Previous attempts at creating 'embodied agents' – programs that can interact with a virtual environment – were limited. They could only handle simple commands and struggled to understand more complex goals or adapt to new situations. Essentially, they weren't very good at acting like a helpful partner in a virtual world, and couldn't learn independently.
What's the solution?
The researchers built SIMA 2 using a powerful language model called Gemini. This allows SIMA 2 to not only understand language but also images, and to reason about what needs to be done to achieve a goal. It can have a conversation with a user, follow complicated instructions, and even create its own tasks and reward itself for completing them, allowing it to learn new skills without direct programming.

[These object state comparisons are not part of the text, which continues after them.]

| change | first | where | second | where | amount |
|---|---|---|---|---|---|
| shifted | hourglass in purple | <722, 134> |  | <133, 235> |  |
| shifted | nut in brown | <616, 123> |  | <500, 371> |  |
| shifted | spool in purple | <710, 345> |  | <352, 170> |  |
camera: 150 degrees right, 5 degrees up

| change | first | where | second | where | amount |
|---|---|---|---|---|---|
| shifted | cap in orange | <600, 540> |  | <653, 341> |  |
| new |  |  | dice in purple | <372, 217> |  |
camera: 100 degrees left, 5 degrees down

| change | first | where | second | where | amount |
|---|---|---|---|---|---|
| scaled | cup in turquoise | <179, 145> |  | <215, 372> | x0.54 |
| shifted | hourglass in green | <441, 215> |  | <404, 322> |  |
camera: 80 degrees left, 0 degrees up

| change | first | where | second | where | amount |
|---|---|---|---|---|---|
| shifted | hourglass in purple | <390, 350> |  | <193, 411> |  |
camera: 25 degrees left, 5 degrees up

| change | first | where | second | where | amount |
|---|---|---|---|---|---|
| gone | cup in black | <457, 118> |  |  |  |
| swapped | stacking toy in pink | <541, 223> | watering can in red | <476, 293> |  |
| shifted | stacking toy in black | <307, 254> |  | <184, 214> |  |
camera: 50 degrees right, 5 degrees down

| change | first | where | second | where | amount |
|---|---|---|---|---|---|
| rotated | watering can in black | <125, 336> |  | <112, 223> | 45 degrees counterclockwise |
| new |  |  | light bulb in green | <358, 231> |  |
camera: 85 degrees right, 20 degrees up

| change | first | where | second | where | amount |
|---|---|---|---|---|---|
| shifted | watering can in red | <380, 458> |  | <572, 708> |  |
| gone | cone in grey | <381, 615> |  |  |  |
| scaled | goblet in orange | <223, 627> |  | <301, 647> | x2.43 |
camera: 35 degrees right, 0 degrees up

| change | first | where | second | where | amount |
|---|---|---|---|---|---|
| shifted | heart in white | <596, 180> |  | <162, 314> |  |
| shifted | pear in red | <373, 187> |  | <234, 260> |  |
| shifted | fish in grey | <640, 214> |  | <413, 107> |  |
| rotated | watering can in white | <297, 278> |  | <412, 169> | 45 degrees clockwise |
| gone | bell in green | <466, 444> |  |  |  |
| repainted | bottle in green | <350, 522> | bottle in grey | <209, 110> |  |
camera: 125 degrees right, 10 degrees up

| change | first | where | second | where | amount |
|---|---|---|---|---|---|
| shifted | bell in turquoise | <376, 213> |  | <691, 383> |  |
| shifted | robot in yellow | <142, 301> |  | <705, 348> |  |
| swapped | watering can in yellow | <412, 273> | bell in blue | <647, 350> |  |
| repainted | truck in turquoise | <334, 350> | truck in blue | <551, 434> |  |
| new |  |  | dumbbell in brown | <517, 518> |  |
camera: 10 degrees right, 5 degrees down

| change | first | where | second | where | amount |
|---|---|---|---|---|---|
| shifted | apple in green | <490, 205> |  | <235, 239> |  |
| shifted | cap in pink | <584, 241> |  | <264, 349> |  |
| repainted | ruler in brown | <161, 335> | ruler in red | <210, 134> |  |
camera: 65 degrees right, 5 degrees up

They tested it in many different virtual games and environments.
Why it matters?
This work is important because it shows we're getting closer to creating truly versatile and intelligent agents that can operate in both virtual and real-world environments. Imagine robots that can understand what you want and help you with tasks, or virtual assistants that can actually *do* things in a 3D world, not just respond to questions. SIMA 2 is a step towards making that a reality.
Abstract
We introduce SIMA 2, a generalist embodied agent that understands and acts in a wide variety of 3D virtual worlds. Built upon a Gemini foundation model, SIMA 2 represents a significant step toward active, goal-directed interaction within an embodied environment. Unlike prior work (e.g., SIMA 1) limited to simple language commands, SIMA 2 acts as an interactive partner, capable of reasoning about high-level goals, conversing with the user, and handling complex instructions given through language and images. Across a diverse portfolio of games, SIMA 2 substantially closes the gap with human performance and demonstrates robust generalization to previously unseen environments, all while retaining the base model's core reasoning capabilities. Furthermore, we demonstrate a capacity for open-ended self-improvement: by leveraging Gemini to generate tasks and provide rewards, SIMA 2 can autonomously learn new skills from scratch in a new environment. This work validates a path toward creating versatile and continuously learning agents for both virtual and, eventually, physical worlds.